I also run a couple of blogs which are constantly having random gibberish submitted to them - although it is less of a problem there because I approve them manually due to the offline nature of my blog, and the blog compiler I use.
Regardless I figured it was time to do something about it, in part because Chris Searle suggested that I should be able to query arbitrary text for spammyness due to my experience with fighting email spam. (As it turns out that is not so useful experience. Comments and emails are not the same. The same header-trickery you see in bogus email, false EHLOs, etc, are not useful concepts to carry accross.)

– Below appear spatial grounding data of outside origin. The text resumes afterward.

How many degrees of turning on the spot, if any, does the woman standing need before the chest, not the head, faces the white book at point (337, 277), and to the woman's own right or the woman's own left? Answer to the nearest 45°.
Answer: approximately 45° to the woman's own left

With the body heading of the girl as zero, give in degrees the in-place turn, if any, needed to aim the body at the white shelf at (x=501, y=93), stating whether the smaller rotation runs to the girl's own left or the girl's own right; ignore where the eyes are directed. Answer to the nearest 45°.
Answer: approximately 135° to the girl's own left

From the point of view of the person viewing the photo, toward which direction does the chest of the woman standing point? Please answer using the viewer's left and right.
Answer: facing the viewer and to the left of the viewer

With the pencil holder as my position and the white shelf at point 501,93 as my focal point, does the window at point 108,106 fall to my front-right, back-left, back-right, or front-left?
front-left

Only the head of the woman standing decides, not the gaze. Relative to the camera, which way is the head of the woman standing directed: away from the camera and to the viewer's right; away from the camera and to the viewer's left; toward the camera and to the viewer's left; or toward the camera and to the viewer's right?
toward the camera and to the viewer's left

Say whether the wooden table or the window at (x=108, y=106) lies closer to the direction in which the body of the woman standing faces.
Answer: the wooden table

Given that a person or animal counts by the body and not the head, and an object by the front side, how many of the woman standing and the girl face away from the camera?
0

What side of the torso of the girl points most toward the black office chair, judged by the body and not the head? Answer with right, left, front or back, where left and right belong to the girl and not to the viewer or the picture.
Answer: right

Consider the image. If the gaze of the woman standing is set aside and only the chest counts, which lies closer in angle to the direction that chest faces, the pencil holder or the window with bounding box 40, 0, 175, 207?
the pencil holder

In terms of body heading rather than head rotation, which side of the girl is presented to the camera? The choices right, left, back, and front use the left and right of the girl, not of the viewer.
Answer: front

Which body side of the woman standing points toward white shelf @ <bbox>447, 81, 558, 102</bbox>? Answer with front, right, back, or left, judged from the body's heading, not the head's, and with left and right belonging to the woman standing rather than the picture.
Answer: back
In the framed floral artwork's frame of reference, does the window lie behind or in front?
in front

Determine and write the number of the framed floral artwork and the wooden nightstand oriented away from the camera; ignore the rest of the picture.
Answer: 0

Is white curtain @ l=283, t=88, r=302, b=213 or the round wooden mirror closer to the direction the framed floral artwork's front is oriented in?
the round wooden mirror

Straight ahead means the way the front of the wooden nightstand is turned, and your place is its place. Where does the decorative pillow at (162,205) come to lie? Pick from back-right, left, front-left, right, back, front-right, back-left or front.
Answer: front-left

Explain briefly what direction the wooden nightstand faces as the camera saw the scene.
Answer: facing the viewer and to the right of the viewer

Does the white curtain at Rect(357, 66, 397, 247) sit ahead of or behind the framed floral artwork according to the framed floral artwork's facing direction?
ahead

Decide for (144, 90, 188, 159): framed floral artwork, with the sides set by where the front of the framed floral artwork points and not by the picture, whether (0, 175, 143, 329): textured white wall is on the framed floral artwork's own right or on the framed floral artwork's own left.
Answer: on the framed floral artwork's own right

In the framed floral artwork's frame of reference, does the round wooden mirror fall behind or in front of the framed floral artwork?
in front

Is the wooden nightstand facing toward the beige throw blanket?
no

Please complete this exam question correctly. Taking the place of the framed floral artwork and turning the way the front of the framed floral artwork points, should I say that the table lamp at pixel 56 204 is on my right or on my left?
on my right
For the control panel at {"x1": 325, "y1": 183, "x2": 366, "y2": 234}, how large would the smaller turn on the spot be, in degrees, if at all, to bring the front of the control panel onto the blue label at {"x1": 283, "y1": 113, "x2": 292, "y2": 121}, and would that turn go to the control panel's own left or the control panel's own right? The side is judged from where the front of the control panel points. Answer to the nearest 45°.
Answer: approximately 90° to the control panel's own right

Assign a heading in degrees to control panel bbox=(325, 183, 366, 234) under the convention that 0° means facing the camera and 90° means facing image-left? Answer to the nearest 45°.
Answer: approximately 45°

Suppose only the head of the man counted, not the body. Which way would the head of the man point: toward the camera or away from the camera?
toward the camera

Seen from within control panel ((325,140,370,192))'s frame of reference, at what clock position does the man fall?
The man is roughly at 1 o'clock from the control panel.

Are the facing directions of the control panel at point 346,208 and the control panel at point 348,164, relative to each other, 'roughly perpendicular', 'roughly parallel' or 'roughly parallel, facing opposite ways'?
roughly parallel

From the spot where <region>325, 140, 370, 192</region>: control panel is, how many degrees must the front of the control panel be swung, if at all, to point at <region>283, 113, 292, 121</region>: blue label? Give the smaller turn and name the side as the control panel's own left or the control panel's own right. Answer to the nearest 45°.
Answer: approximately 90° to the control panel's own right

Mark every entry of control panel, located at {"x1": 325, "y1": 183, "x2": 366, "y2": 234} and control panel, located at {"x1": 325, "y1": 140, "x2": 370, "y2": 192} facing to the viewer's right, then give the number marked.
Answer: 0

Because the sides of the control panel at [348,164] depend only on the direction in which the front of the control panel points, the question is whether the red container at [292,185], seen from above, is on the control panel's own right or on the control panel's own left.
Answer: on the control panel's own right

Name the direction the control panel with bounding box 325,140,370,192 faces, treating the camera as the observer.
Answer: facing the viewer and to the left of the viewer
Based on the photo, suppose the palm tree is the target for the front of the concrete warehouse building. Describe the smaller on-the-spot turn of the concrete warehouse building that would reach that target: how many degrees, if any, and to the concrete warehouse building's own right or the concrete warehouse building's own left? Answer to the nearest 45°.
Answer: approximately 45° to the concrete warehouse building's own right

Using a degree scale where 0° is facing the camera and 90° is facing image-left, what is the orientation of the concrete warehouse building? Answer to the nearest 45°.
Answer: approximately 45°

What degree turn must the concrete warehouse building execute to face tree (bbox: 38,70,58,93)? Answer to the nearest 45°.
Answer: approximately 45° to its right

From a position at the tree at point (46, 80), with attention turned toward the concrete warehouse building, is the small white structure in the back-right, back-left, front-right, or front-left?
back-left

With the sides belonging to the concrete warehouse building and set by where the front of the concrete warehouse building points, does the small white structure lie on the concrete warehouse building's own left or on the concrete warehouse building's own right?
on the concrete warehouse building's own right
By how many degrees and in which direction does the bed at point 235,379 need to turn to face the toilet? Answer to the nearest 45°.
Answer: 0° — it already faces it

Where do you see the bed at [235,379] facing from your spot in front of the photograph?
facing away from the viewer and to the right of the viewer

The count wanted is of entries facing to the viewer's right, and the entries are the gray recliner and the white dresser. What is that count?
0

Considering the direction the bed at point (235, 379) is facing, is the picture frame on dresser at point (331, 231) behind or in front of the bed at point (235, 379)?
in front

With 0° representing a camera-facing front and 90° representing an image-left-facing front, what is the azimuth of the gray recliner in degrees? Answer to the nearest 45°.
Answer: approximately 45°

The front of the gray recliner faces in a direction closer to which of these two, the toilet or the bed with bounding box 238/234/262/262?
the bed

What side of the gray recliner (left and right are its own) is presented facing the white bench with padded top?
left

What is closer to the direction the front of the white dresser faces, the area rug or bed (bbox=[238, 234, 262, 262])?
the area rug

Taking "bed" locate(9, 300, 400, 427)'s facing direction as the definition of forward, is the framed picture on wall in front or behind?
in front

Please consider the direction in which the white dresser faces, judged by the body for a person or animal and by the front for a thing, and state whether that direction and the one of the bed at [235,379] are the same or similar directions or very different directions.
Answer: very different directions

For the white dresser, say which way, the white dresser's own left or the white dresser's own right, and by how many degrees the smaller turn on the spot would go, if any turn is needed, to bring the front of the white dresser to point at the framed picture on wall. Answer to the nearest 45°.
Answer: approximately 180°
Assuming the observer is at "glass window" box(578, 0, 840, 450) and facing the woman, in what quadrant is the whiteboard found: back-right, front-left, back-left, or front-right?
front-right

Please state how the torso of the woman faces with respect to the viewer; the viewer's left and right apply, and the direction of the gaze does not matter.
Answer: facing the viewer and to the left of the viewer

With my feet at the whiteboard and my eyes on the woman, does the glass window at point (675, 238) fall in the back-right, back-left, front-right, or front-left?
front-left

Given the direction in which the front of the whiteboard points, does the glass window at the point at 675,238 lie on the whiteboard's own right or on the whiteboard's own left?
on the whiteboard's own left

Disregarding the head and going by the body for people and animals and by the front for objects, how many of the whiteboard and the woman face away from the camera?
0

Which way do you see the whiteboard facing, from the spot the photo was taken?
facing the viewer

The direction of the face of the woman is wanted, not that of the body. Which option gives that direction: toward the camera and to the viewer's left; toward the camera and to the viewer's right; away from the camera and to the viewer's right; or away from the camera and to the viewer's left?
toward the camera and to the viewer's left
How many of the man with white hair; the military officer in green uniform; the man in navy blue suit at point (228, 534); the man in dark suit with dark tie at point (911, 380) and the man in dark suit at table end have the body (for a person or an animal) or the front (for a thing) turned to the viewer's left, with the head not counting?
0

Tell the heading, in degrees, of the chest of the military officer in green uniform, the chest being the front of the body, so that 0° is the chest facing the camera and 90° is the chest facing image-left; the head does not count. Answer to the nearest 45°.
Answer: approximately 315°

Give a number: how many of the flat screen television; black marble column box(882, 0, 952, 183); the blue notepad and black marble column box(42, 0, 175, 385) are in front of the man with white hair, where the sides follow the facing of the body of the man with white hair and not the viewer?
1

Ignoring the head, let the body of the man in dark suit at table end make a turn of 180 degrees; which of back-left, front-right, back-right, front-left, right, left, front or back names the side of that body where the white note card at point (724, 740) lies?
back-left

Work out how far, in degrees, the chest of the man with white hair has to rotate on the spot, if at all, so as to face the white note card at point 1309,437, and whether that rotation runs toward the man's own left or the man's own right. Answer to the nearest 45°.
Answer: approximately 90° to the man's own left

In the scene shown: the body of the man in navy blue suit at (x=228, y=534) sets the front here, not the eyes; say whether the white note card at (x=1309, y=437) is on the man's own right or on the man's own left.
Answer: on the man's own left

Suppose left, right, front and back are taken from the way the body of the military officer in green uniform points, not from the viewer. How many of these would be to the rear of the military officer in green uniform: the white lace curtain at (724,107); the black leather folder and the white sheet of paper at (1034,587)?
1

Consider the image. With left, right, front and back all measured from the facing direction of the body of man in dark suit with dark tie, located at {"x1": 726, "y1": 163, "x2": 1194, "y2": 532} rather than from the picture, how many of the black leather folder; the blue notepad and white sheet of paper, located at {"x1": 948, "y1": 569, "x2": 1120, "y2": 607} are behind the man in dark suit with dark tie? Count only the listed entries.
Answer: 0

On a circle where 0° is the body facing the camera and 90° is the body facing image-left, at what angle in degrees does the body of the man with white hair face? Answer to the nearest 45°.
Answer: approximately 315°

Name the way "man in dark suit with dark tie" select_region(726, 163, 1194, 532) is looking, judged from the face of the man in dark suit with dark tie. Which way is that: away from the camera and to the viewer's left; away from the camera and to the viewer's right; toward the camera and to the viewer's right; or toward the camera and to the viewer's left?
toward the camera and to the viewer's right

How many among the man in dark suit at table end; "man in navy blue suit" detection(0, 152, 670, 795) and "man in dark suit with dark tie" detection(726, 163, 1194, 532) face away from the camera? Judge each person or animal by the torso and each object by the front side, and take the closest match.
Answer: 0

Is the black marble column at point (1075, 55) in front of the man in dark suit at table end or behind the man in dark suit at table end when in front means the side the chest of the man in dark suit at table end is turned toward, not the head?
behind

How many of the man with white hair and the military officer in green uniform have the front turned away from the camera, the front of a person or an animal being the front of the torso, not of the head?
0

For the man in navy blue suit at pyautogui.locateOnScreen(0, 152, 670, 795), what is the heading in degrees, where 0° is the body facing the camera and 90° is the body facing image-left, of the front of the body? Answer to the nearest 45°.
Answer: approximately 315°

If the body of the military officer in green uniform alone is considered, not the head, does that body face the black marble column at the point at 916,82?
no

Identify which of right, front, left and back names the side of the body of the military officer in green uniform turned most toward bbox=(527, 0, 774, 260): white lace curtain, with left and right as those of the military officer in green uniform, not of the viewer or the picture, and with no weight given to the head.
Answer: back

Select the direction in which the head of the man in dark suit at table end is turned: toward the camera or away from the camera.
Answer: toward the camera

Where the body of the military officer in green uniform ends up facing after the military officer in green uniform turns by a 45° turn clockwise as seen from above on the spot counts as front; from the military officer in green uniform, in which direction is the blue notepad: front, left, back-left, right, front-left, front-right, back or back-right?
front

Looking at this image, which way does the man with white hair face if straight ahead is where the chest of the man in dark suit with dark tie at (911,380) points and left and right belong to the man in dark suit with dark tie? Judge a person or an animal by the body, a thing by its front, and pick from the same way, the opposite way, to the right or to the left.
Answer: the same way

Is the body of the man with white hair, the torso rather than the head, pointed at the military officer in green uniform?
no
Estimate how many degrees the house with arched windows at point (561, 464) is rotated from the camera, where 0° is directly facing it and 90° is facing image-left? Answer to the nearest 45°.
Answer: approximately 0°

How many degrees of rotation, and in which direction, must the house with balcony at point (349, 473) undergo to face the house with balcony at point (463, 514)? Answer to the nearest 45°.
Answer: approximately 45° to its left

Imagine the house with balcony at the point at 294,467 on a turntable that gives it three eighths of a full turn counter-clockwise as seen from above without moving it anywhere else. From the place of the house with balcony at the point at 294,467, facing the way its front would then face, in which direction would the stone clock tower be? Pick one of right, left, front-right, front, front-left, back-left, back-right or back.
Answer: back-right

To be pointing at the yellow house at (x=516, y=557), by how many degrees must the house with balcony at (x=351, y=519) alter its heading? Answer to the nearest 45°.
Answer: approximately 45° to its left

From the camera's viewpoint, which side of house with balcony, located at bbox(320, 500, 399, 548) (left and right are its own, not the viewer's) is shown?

Anyway we were saying, I was going to do something? So I did. My solution? An XML-RPC server which you submit your comments to. This will return either:
|The comment is clean.
|The comment is spam, and the optional reason explains further
The server itself is very simple, and it comes with a collection of simple plugins which do the job of testing different things. More plugins will almost certainly be added over time - so far I've seen the lotsaurls plugin capturing most of the SPAM, although the DNSRBL lookup is also working nicely having captured live spam without my touching it. Huzzah. & etc..
If there is any interest feel free to let me know, although as the server is open, and the client side usage is documented I imagine other people could run with it easily enough too - avoiding me becoming a single point of failure.
For reference my initial change to hook this up live on the site was only a few lines of code - although later I did need to make some additional changes to make it cope with failures, & etc.